Atau adegan sabar pasti muncul saat adegan tangis-tangisan ala eropa :
BRAK! (Suara pintu digebrak)

"Cukup, cukuuuup Fulgoso. Kesabaranku udah habis untukmu!," hentak si Mama sembari membawa koper layaknya finalis yang mau dieliminasi dari audisi.

Sekarung sabar. Kenapa saya buat judul seperti ini? Kenapa mesti si sabarnya dikarungin seperti itu? Atau apakah ada banyak sabar sehingga perlu dikarung karena takut hilang, hehe..

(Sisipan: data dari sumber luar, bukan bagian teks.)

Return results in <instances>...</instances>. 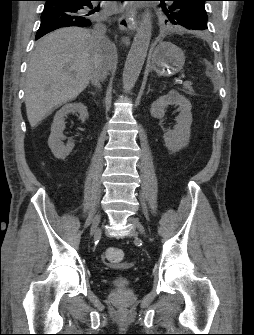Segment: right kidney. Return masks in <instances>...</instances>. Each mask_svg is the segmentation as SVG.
<instances>
[{"label":"right kidney","mask_w":254,"mask_h":335,"mask_svg":"<svg viewBox=\"0 0 254 335\" xmlns=\"http://www.w3.org/2000/svg\"><path fill=\"white\" fill-rule=\"evenodd\" d=\"M69 113H79L82 122L88 119L87 107L82 103H70L64 105L54 116L51 125V133L48 139V146L57 159H65L74 148V142L68 141L64 145L61 141L65 129V117Z\"/></svg>","instance_id":"right-kidney-1"}]
</instances>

Sekarung sabar. Mungkin dua kata ini terlihat menarik untuk diperbincangkan. Ada sebuah ayat yang ingin saya kisahkan disini berkaitan dengan ini. Sebuah ayat yang saya sukai ketika saya sedang melewati surat Al-Ma'arij. "Fashbir sabran jamiila... Maka bersabarlah engkau dengan kesabaran yang baik.." 

Ya, fashbir sabran jamiila...Kenapa Allah katakan kesabaran yang baik? Bukankah sabar itu sudah baik? Lantas seperti apa kesabaran yang baik?

Sabar. Siapa bilang tidak baik. Tentu saja baik. Tetapi kesabaran yang baik inilah yang paling baik. Sama seperti analogi sekarung sabar yang saya ceritakan di atas. Anggap saja di dalam karung itu ada beribu bola-bola kesabaran. Misal bola kesabaran pertama bersabar menghadapi sesuatu dengan mendiamkannya saja. Bola kesabaran kedua bersabar menghadapi sesuatu dengan mencari solusi terbaik lain. Atau bola kesabaran lain bersabar menghadapi sesuatu dengan meninggalkannya.

Mungkin diantara ketiganya sama-sama dibilang sabar. Tetapi pasti ada salah satu kesabaran yang paling baik di dalam karung itu. Lalu yang mana kesabaran yang baik yang sebaiknya kita ambil?

Kesabaran yang baik adalah kesabaran yang membuat hati kita tertuntun dengan baik. Kesabaran yang membuat kita lebih mencintai dakwah-Nya. Sebuah kesabaran yang ketika kita menjalaninya, membuat jiwa kita lebih terasa dekat bersama-Nya.

Maka, jika engkau sedang diuji sekarang. Apakah masalah cabe yang naik jadi dua status ribu saat puasa ini, atau masalah listrik yang naik dua kali lipat tanpa kita tahu. Cara menghadapinya hanyalah satu. 

Temukanlah metode kesabaran yang baik menurutmu. Temukanlah Fashbir sabran jamiila yang tepat untukmu.